On the server, there was great concern for security. In particular, logging was extensive to the point that a particular code-path may set a bit within a response code which was logged but not sent to a client. Indeed, logging was extensive to the point that there was a collection of log utilities around the server; performing basic tasks, such as teeing the primary text log and bulk inserting it into an indexed, relational OLAP database. (A task that systemd has yet to achieve with any competence or integrity.) The importance of doing this correctly allowed text logs to be compressed and archived while simultaneously allowing real-time search while simultaneously allowing a lack of bulk inserts to raise a warning over SMS.

However, the asymmetry between the size of request packets and response packets created pressure to aggregate requests. This was particularly pressing on a kernel, such as MacOSX 10.6, which limited UDP buffers to a total of 3.8MB.

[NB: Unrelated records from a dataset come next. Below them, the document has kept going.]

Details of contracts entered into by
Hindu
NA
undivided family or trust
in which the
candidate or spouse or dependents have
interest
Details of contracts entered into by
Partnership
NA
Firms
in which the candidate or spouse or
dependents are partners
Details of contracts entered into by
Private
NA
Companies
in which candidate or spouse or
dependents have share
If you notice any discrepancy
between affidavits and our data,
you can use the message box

The Heartbleed attack left me extremely mixed. I was concerned that my ISPs would be hacked. I was relieved that it didn't increase my workload. It also resolved my unease. That was not immediately apparent. However, SSL negotiation begins with an escape sequence out of HTTP. From there, a number of round-trips allow common ciphers to be established and keys to be exchanged. Unfortunately, none of this process is logged. This was a deliberate design decision to maintain a legacy log format and implement ciphers with a loosely inter-operable third-party library which has no access to the server's log infrastructure.

This immediately brought to mind an old EngEdu Aspect Orientation presentation. Apparently, logging is a classic use case for aspect orientated programming. (People get stuck on efficient implementation of aspects but I believe techniques akin to vtable compression can be applied to aspects, such as Bloom filters. A more pressing problem is register allocation for return stack, exception stack and other state. Perhaps pushing the state of a Bloom filter of dynamic vtable addresses on a return stack can double as a guard value?)

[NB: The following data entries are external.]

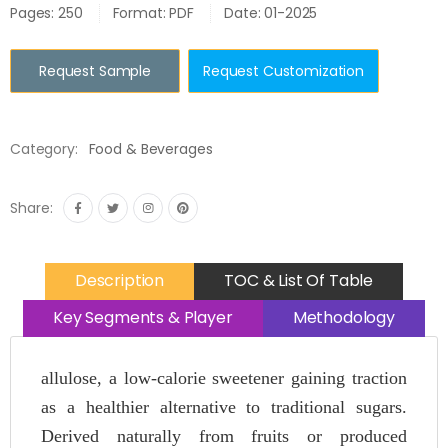
Pages: 250
Format: PDF
Date: 01-2025
Request Sample
Request Customization
Category:
Food & Beverages
Share:
Description
TOC & List Of Table
Key Segments & Player
Methodology
allulose, a low-calorie sweetener gaining traction
as a healthier alternative to traditional sugars.
Derived naturally from fruits or produced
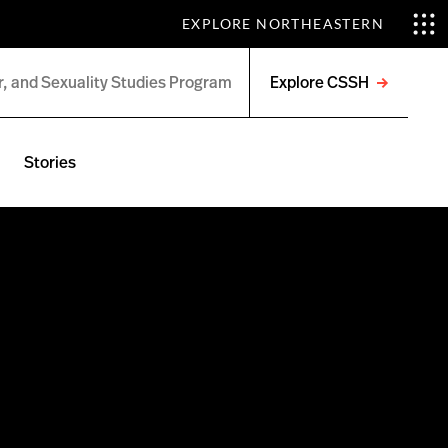
EXPLORE NORTHEASTERN
Explore CSSH
Open
menu
Stories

Anyhow, the current HTTPS implementations completely fail to follow good practice. In particular, if each round-trip of negotiation was logged, it would be possible to find clients doing strange things and failing to connect. And with appropriate field formats, truncated strings would not be accepted. Ignoring all of this, an HTTPS log entry is a summary of a transaction whereas we want each stage. How would this apply to aggregated UDP requests?

An inline sequence of requests invite problems because the retrospective concatenation of requests may not be isolated in all cases. Having a request type which is a set of requests is no better. Firstly, it is not possible to prevent third-parties from ever implementing such a request type. Secondly, it is not possible to prevent third-parties from ever accepting nested request sets. Perhaps it would be better to make the core protocol handle a set of requests? Erm, why are we adding this bloat to every request when it does not preclude the previous cases?

And there's the core problem. It is absolutely not possible to prevent protocol extensions which are obviously flawed to anyone who understands software architecture. Nor is it possible to prevent more subtle cases.